Reflecting on this year’s theme, Combatting ML and TF in TT: Where are we now? Charles said: “We ask ourselves the very important question regarding the fight against money laundering and terrorism financing: where are we now, TT? Have we made progress in this fight since we last met right here in this same place last year?  Have we cracked down on more cases since the last time we met?

“But I think more importantly, are we making any inroads in educating persons about money laundering and terrorism financing, as a means of making it less attractive, so as to deter or dissuade persons from getting involved in such practices.”

Charles also commended the government for recently spearheading the Civil Asset Recovery and Management and Unexplained Wealth Bill. The legislation, he said, speaks to a government that is serious about the eradication of corruption and one that is willing to not only talk but to walk the talk.

“I must also commend the efforts of the FIU.  So let me take this opportunity to congratulate you also on the systems you have put in place, which have already resulted in a 25 per cent increase in the number of suspicious transaction/activity reports, where you moved from 877 reports in 2017 to 1,100 in 2018 and an overall increase from 2013-2018, moving from 554 to 1,100 respectively.
“Your determination to ensure that non-regulated financial institutions are connected to the FIU is noteworthy.  Even more commendable is your increase to 2,756 of supervised entities, which include a wide spectrum of non-regulated financial institutions, professionals and business sectors,” he said.

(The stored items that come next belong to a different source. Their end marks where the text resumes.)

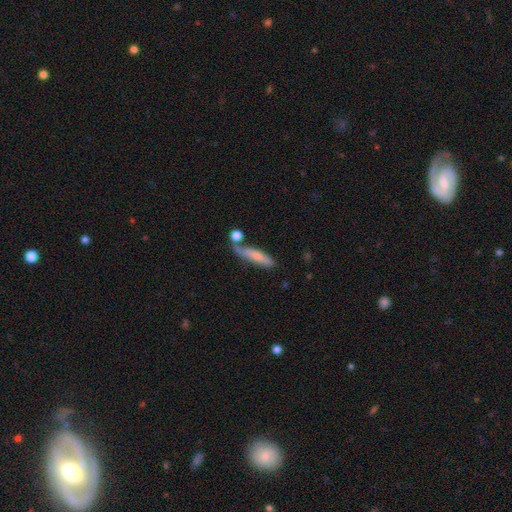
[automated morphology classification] Smooth or featured? Predicted: smooth (p=0.66). How rounded? Predicted: cigar-shaped (p=0.82). Merging? Predicted: none (p=0.61).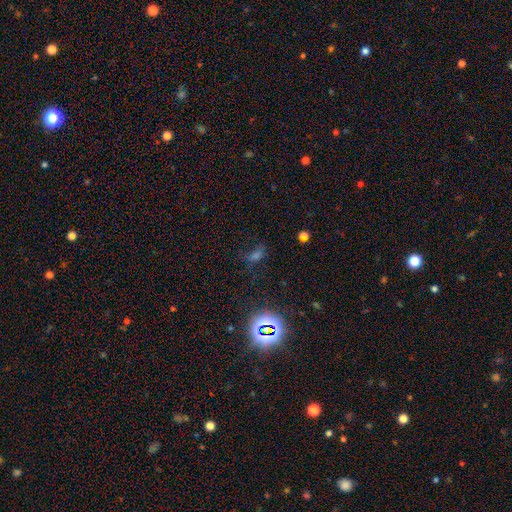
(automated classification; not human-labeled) A star or artifact, not a galaxy (51%).

Vote fractions:
- Smooth or featured? star or artifact: 51% / smooth: 33% / featured or disk: 17%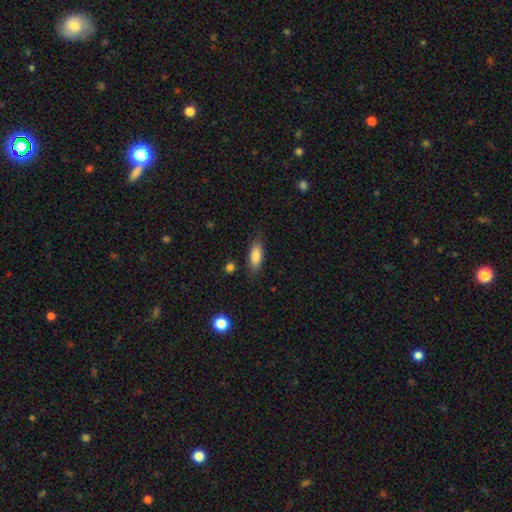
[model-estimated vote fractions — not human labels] This is clearly a smooth galaxy (84%). How rounded: likely in between (72%). Merging: clearly none (81%).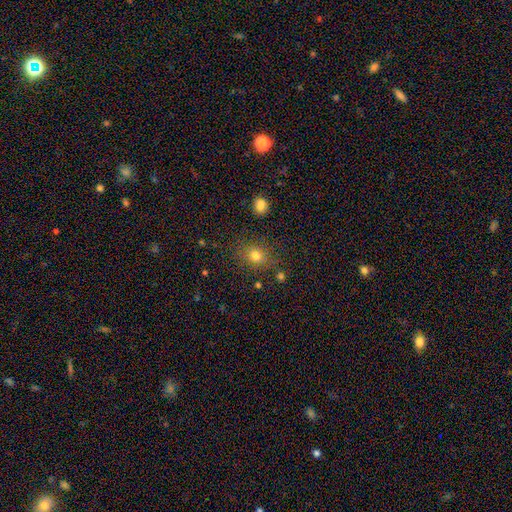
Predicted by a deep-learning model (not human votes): Smooth or featured?
  - smooth: 77% *
  - star or artifact: 15%
  - featured or disk: 8%
How rounded?
  - round: 62% *
  - in between: 37%
  - cigar-shaped: 1%
Merging?
  - none: 80% *
  - minor disturbance: 12%
  - major disturbance: 4%
  - merger: 4%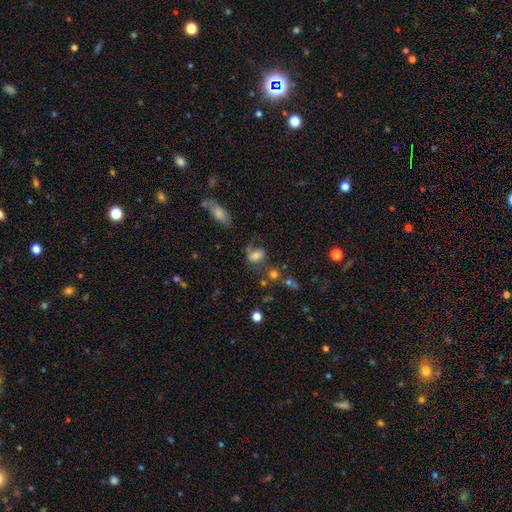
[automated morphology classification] smooth_or_featured: smooth (p=0.58) [alt: featured or disk p=0.30]
how_rounded: in between (p=0.73) [alt: round p=0.24]
merging: none (p=0.45) [alt: minor disturbance p=0.23]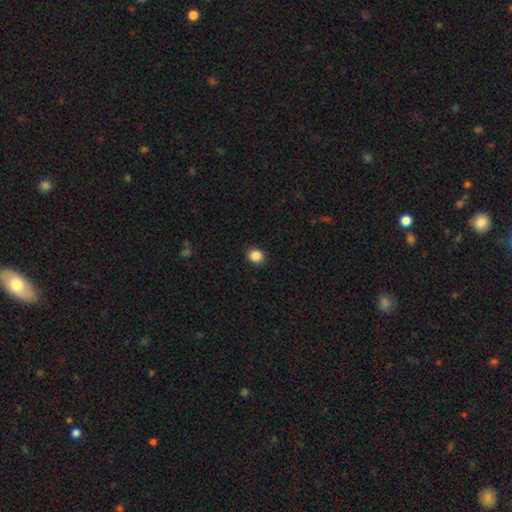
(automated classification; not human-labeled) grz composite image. It shows a smooth galaxy with no disk features (87%) that is round (75%). Merging: none (91%).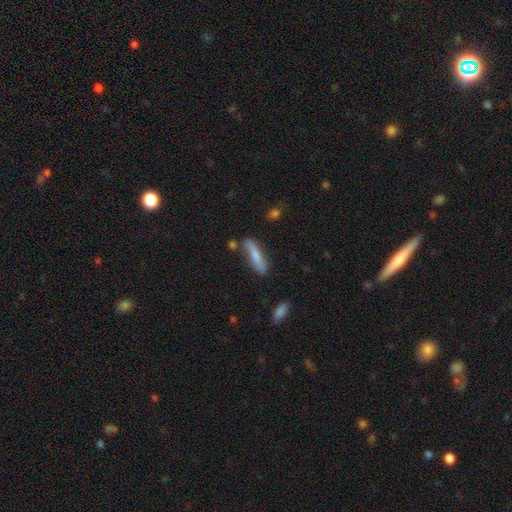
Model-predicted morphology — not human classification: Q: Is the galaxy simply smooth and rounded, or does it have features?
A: smooth — 69%.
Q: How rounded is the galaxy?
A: cigar-shaped — 78%.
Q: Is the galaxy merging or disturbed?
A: none — 65%.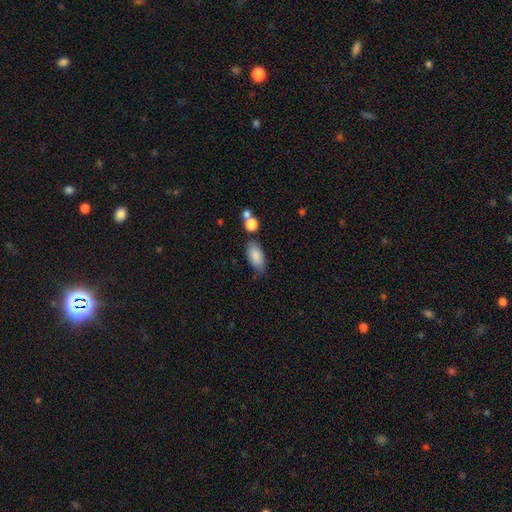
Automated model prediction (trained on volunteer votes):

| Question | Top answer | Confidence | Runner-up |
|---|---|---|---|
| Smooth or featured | smooth | 85% | featured or disk (7%) |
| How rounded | in between | 90% | cigar-shaped (7%) |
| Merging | none | 67% | minor disturbance (21%) |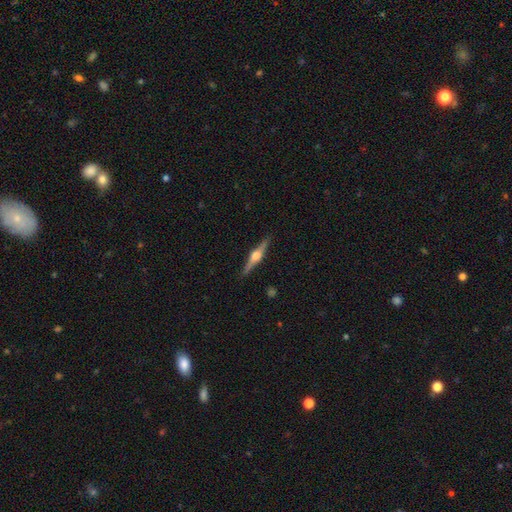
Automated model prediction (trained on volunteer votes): Overall: featured or disk (82%). Edge-on disk: yes (98%). Edge-on bulge: rounded (93%). Merging: none (91%).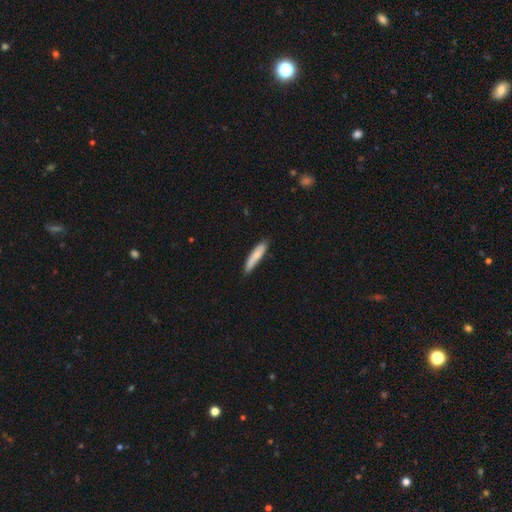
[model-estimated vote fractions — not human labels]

The Chief Secretary noted the FIU could not do it on its own.

“It requires a commitment from all levels of society, government and non-government, working alongside them, to stamp out these two evils. It requires dialogue and after the talk, a willingness to contribute and act.

“I was pleased to see that you, the FIU, are now authorised to conduct a compliance examination with the execution of a warrant by the TT Police Service, where consent to enter the business has been denied, in pursuant to the Miscellaneous Provisions Act No. 2 of 2018.  I believe that it is a step in the right direction and once again it shows this Government’s commitment to stamping out corruption.”

This story was originally published with the title "Chief Secretary challenges FIU" and has been adjusted to include additional details. See original post below.


The Fi­nan­cial In­tel­li­gence Unit (FIU) on Monday held its 9th An­nu­al An­ti-Mon­ey Laun­der­ing (AML) and Counter Fi­nanc­ing of Ter­ror­ism (CFT) Com­pli­ance Con­fer­ence for in­di­vid­u­als and busi­ness­es.

The event was held at the Magdalena Grand Beach and Golf Re­sort in Low­lands, Tobago under the theme: “Combatting ML and TF in TT: Where are we now?”

Addressing those gathered, Kelvin Charles, Tobago House of Assembly (THA) Chief Secretary and Secretary of Education, Innovation and Energy, used the opportunity to challenge the FIU to consider partnering with the assembly’s Financial Literacy Secretariat to introduce information about money laundering and counter-financing of terrorism to high-school students and school leavers.

Charles said he is believes if change is to be truly experienced, the minds of the citizenry from an earlier age needs to be captured.